VAT Bill Scales Second Reading at Ogun Assembly


    A bill to empower Ogun State Government to collect Value Added Tax on certain goods and services within its shores on Tuesday scaled second reading at Ogun State House of Assembly.

    Clerk of the Assembly, Mr Deji Adeyemo, read the bill for the first time during plenary session in Abeokuta, while the Majority Leader, Mr Yusuf Sherif, moved the motion for the second reading which was seconded by Mr Ganiyu Oyedeji.

    While opening debate on the bill, the Chairman, House Committee on Finance and Appropriation, Mr Olakunle Sobukanla, noted that the bill was an avenue for the state to generate more revenue for its development.

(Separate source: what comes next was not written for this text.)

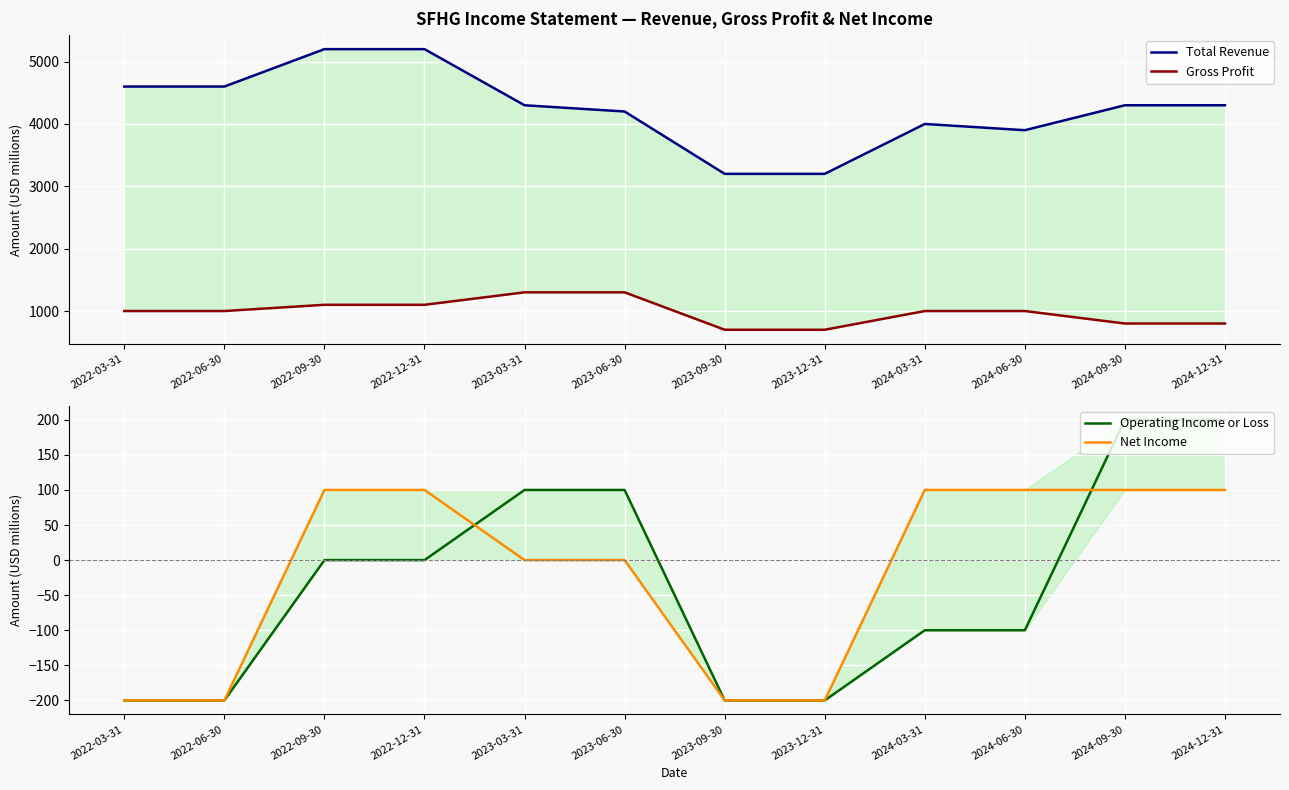

Reading right to left, extract all data points from this chart.

Total Revenue: 2024-12-31=4300	2024-09-30=4300	2024-06-30=3900	2024-03-31=4000	2023-12-31=3200	2023-09-30=3200	2023-06-30=4200	2023-03-31=4300	2022-12-31=5200	2022-09-30=5200	2022-06-30=4600	2022-03-31=4600
Gross Profit: 2024-12-31=800	2024-09-30=800	2024-06-30=1000	2024-03-31=1000	2023-12-31=700	2023-09-30=700	2023-06-30=1300	2023-03-31=1300	2022-12-31=1100	2022-09-30=1100	2022-06-30=1000	2022-03-31=1000
Operating Income or Loss: 2024-12-31=200	2024-09-30=200	2024-06-30=-100	2024-03-31=-100	2023-12-31=-200	2023-09-30=-200	2023-06-30=100	2023-03-31=100	2022-12-31=0	2022-09-30=0	2022-06-30=-200	2022-03-31=-200
Net Income: 2024-12-31=100	2024-09-30=100	2024-06-30=100	2024-03-31=100	2023-12-31=-200	2023-09-30=-200	2023-06-30=0	2023-03-31=0	2022-12-31=100	2022-09-30=100	2022-06-30=-200	2022-03-31=-200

    Sobukanla added that the more internally generated revenue by the state, the more infrastructure development in all sectors of the state.

    In his submission, Oyedeji explained that the collection of VAT would allow the state to generate more revenue and meet the needs of the people.

    The lawmaker stated that the people’s needs included fixing bad roads and the construction of new ones, provision of healthcare facilities among others, which all required finance.

    Other lawmakers who spoke supported the quick passage of the bill, saying that it would boost the socio-economic development of the state.

    They noted that the passage of the bill would be a financial restructuring and a form of redistribution of internally generated revenue.

    In his response, the Speaker of the house, Mr Olakunle Oluomo, commended the lawmakers for the deliberation, adding that the VAT law was needed in the state for more economic development.

    The speaker committed the bill to the House Committee on Finance and Appropriation for further legislative actions.

    Lagos and Rivers State are amongst the states that have passed their VAT bills into laws in their respective domains of recent while the Federal Inland Revenue Service has gone to the Court of Appeal in Abuja to seek redress on the judgement of a Rivers State court which empowered state government to collect VAT within their domains.